## [EXCERPT]
######
The Research Station is where they get to play with Starry Night, a star simulation program, on a computer. After all the groups have completed activities at these stations, everyone assembles in the game area to play MaSTery, a game designed somewhat like "Jeopardy!" where the students pick a category and question to answer. Everyone is allowed to answer questions and the groups are pitted against each other in the contest. The whole show is videotaped and the docents can later take a look at how the show went. The field trip ends with the conclusion of the game show; approximately 90 minutes.
The field trip of Ms. Fuller's third grade class from Kennedy Elementary School was a good example of what may be expected of this program. Picking the favorite part of the field trip, the game show was the clear winner with Jenna Kennedy, Sara Biela, Sara Colvin and Dianella Guevarra while Sophia Owen preferred the planetarium because "it felt like we were almost in space." Sara Colvin would like to come back again as she really wants to see the fish.
Teaching is done by high school students under the supervision of Collett and Pinto. This whole scheme fosters learning experience for the third graders as well as the high school docents. But the experience for the docents is unlike what they gain elsewhere in school. "The docents must learn far more than what they plan to teach. They don't want to be embarrassed by a question from a third grader by not knowing the answer," said Pinto.
Students spend a long time preparing their scripts. They are in this program because they believe in it and want to do it, not because we are twisting their arms. The greatest satisfaction a teacher gets is at the moment when they see that the student has understood what they are trying to teach. These docents get to experience that same gratification and that wants them to become teachers when they grow up, said Pinto.
Joe Reynolds, a docent on Wednesdays, agrees, "When I came into this program, I had been thinking a little bit about becoming a teacher after graduating from school. Now that I have been in this program and have seen what teachers do and how much impact they can have on kids I really, really know that that is what I want to do with my life."
######
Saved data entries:
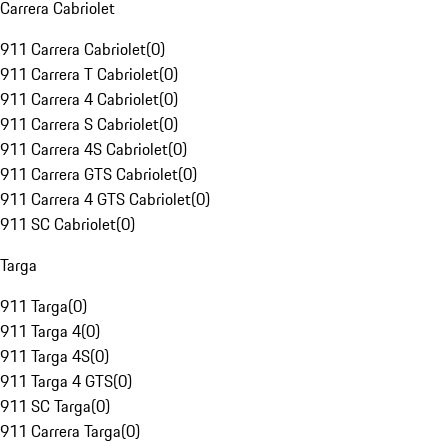
Carrera Cabriolet
911 Carrera Cabriolet
(
0
)
911 Carrera T Cabriolet
(
0
)
911 Carrera 4 Cabriolet
(
0
)
911 Carrera S Cabriolet
(
0
)
911 Carrera 4S Cabriolet
(
0
)
911 Carrera GTS Cabriolet
(
0
)
911 Carrera 4 GTS Cabriolet
(
0
)
911 SC Cabriolet
(
0
)
Targa
911 Targa
(
0
)
911 Targa 4
(
0
)
911 Targa 4S
(
0
)
911 Targa 4 GTS
(
0
)
911 SC Targa
(
0
)
911 Carrera Targa
(
0
)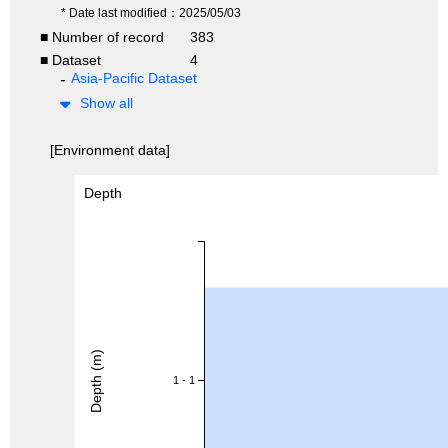
* Date last modified：2025/05/03
■ Number of record
383
■ Dataset
4
Asia-Pacific Dataset
Show all
[Environment data]
Depth
Depth (m)
1 - 1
######
## [BRIEF]
Write what comes next in the article about the field trip program taught by high school docents, starting right after its last sentence. You won't need the entries to do this.

## [REPLY TO THE TASK]
Pinto also points out that another benefit of this program is the exposure to public speaking that the docents get and the confidence that this process instills in them.
The first group of docents number 23 students but Collett sees this number increasing in the future as interest starts to develop in the high school student community. He sees businesses and community becoming interested in forming partnerships with the school to leverage the MaST program. He envisions filling the needs of the elementary schools in Newark first and then expanding the field trips to serve the parents of these youngsters, then the whole Newark community, and then the whole Bay Area.
Collett's infectious optimism is perhaps the greatest inspiration for the docents training under him. He anticipates this program getting wider recognition as time goes by and hopes it will be a role model for other schools just like Cabrillo was for Newark. The timeline for the first year of operation has been very aggressive. Collett has just secured a license to collect and display livestock. With all the aquariums already in place, he hopes to start the collection process in March or April of this year, and possibly start the Marine Science field trip for fifth graders in May or June.